### TRECHO SELECIONADO:
##############################
Nos dois casos, são candidaturas que tem afinidade com o que nós da AE pensamos. O PT não tem dono. 

4. Educação e Política: Como sua experiência como professor de História e membro da Fundação Perseu Abramo influencia sua visão sobre a política atual e as estratégias que o PT deve adotar?

Eu valorizo muito nossas tradições. A esquerda brasileira não começou com o PT. Nossa história de luta começa lá atrás, com o indígena que combateu o invasor europeu; com o escravizado que se rebelou e aquilombou; com o camponês que enfrentou o latifundiário; com as greves operárias que antecederam a criação do Partido Comunista; com os que lutaram contra a ditadura militar; e assim por diante. E a história do PT também não começou ontem. Essas lutas todas foram possíveis porque existia gente animada por uma causa. Hoje a gente chama isso de “militância”. E nossa causa é uma sociedade sem exploração nem opressão. Há no PT diferentes visões acerca de como deve ser o socialismo e sobre qual estratégia devemos adotar para conquistar o socialismo. Eu defendo o que está na resolução do sexto congresso do PT, realizado em 2017. Daquele congresso eu destaco duas questões: ser governo não basta, precisamos de poder; e poder só teremos quando a maior parte das nossas classes trabalhadoras estiver consciente, organizada e mobilizada.
##############################
### TAREFA A REALIZAR:
Dê continuidade ao trecho da entrevista sobre o PT a partir da última frase apresentada. Os dados não têm relação com o trecho da entrevista sobre o PT.
##############################
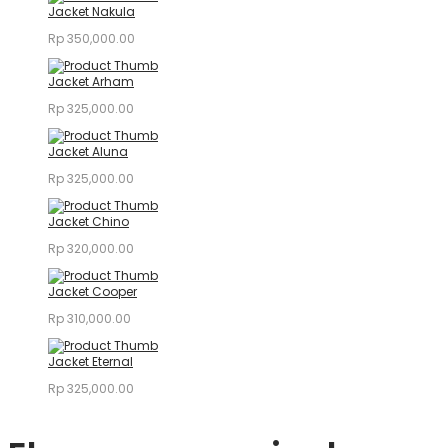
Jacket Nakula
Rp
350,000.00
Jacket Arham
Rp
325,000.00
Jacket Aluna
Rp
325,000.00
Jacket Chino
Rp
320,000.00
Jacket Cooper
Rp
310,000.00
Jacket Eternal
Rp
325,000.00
##############################
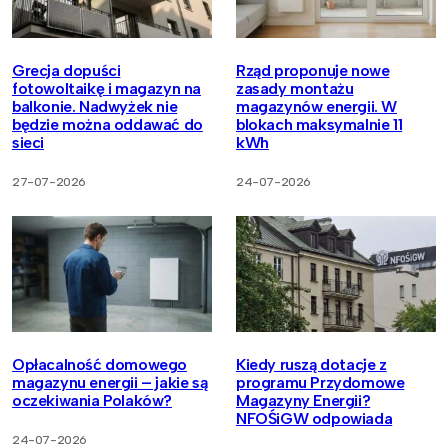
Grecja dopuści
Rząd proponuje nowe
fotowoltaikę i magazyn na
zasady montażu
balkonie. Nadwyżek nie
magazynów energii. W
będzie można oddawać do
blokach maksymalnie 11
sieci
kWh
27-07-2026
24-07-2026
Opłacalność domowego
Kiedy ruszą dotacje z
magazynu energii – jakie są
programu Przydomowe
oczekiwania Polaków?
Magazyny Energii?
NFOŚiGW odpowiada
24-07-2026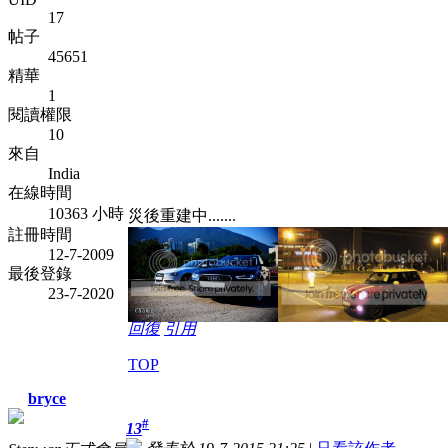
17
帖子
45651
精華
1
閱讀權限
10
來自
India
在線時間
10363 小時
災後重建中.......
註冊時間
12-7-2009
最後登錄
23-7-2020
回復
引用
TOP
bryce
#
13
##############################
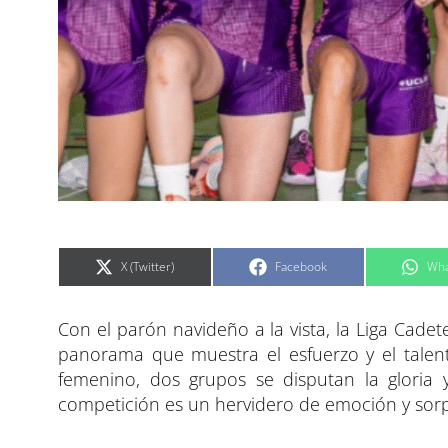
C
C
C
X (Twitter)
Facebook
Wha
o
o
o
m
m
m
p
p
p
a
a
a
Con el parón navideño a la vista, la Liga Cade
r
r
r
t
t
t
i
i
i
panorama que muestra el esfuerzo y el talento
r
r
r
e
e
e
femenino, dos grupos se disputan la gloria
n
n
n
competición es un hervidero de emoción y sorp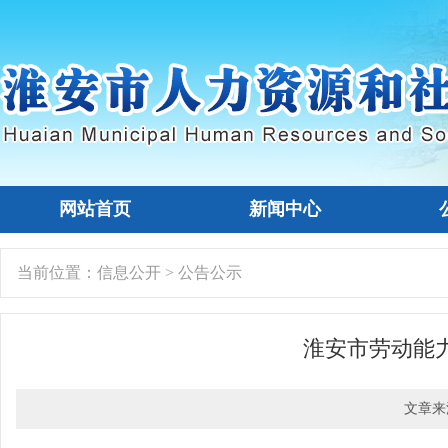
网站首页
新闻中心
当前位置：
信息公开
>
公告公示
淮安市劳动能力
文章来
##############################
### RESULTADO DO EXERCÍCIO:
 5. Construindo um Fato Político: Qual a sua expectativa em relação à repercussão desta visita a Maceió e como você acredita que isso pode impactar o cenário político local e nacional?

Minha expectativa é primeiro escutar a opinião do Partido em Alagoas e Maceió, pelo menos a opinião de quem se dispuser a conversar conosco. E espero contribuir para que nossas candidaturas e chapas sejam bem votadas no Ped de 6 de julho. Eleger uma nova direção para o Partido vai nos ajudar muito na eleição de 2026, mas principalmente vai nos ajudar a transformar o Brasil.

quinta-feira, 20 de março de 2025

Declaração de voto sobre a eleição de Humberto Costa

 Declaração de voto

Hoje, dia 20 de março de 2025, ocorreu uma reunião do Diretório Nacional do PT.

A reunião começou as 9h da manhã e terminou as 10h39.

A reunião foi convocada para tratar de um único tema: eleição do presidente.

Posteriormente, durante a reunião, agregaram a pauta outros temas: recomposição do DN, recomposição da CEN e composição do conselho curador da FPA.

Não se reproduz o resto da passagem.